Monday, September 1, 2008

Re:CP snacks


Been reading Cedric Price recently. It's fun. Sharing some quotes:

- "Design is concerned with conscious distortion of time, distance and size. If it achieves none of these distortions it is unlikely to be more than the elaboration of the status quo."
Really, design is all about change. If nothing is changed, why bother?

- "Architecture is too slow in its realisation to be a 'problem solver'."
The current economy shows us the speed of architecture. How many projects are on hold, not mentioning those that are already dead? One may argue, what if I build in a good/fast economy? I would say, in that case, problems would probably change even faster.
But did CP say design is about "change"? I think the bottom line is to alter the status quo. The design may be a critique/opposition of the status quo; or
a step forward; or it's some sort of brand new visionary dreamland that you would never think of as present...

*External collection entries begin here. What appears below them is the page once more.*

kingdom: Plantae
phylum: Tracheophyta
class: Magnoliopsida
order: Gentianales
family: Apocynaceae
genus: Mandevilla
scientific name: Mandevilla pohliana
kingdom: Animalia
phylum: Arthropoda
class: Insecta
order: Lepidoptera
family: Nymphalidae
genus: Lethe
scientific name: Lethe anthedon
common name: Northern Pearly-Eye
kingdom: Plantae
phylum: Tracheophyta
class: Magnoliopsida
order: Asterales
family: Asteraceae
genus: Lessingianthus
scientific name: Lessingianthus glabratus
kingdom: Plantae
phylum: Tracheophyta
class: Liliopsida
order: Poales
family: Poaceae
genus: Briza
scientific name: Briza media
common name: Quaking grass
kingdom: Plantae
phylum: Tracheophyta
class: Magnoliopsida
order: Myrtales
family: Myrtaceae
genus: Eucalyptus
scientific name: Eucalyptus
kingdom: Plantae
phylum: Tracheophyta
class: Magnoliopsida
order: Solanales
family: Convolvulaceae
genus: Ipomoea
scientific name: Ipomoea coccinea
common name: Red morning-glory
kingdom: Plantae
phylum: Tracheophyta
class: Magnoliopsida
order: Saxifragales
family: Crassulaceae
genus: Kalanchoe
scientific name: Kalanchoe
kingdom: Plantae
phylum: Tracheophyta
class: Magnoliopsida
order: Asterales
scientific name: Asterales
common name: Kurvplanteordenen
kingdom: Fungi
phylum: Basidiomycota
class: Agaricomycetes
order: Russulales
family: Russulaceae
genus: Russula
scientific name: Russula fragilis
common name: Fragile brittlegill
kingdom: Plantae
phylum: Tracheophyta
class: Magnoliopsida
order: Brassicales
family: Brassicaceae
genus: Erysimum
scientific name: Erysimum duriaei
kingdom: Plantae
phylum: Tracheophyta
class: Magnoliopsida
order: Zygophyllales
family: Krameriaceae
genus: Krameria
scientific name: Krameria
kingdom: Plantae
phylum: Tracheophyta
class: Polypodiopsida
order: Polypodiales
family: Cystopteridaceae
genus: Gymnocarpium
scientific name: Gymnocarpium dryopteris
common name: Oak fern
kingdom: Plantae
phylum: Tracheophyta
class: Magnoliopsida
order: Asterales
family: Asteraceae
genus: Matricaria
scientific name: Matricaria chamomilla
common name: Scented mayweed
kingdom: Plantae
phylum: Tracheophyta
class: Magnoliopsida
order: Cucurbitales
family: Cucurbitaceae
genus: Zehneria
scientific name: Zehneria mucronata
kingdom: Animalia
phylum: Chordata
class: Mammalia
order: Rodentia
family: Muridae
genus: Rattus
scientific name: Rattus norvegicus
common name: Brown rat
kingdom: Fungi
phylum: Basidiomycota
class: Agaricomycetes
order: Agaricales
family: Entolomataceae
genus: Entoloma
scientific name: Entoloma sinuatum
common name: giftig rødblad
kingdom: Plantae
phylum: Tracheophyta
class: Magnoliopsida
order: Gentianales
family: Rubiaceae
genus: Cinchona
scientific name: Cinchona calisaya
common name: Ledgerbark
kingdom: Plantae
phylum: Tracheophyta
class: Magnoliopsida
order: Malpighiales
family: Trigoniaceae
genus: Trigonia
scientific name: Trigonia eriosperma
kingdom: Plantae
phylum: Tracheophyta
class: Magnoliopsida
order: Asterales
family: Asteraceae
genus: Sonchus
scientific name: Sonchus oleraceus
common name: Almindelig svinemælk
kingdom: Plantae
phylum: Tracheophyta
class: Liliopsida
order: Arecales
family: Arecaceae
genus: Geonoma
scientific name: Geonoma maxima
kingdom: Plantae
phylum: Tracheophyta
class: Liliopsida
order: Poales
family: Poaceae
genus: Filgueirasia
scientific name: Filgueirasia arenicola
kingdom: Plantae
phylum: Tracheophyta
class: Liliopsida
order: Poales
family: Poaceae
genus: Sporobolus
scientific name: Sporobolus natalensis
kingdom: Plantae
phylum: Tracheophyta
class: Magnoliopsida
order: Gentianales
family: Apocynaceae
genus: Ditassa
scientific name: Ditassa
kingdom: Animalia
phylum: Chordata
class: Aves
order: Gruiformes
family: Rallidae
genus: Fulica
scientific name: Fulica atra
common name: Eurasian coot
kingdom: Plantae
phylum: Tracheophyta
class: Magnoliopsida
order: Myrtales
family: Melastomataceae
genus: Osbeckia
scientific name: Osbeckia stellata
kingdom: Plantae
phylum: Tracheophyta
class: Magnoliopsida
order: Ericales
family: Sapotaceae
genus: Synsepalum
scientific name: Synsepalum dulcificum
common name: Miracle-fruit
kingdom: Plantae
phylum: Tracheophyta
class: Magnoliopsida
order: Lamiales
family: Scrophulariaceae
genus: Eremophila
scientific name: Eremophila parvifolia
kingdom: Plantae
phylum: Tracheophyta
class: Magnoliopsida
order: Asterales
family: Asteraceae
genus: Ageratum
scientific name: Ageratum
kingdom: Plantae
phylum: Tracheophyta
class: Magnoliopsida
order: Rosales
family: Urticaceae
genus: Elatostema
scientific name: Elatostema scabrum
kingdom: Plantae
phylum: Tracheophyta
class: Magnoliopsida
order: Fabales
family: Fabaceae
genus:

- "A city is where you would be unlikely to meet a sheep in the road."
Brendan Behan, 1960

- A survey Tate Modern made of its visitors: "Most people observed spend from five seconds to one minute reading texts about the work and from two seconds to fifteen seconds glancing or looking at the work." They spend more time reading the guides than looking at the work!

- "I like the NASA museum in Houston... I like the fact that... they mention not the sponsor but the producer of the object... and also, that they have a lot of samples of things that didn't work. I think it's rather nice to see museums which save objects that don't quite work, and give them a new life just because they're history."
In the time when everybody only cares about the end result, this is rather rare but encouraging.

- "... excellence of performance does not necessarily produce excellent results unless they are viewed as part of the whole process... the need for a mediocre condition or product may demand an excellence of preparatory performance."
Didn't mention what an excellent condition or product demands... What about excellence in both process and product?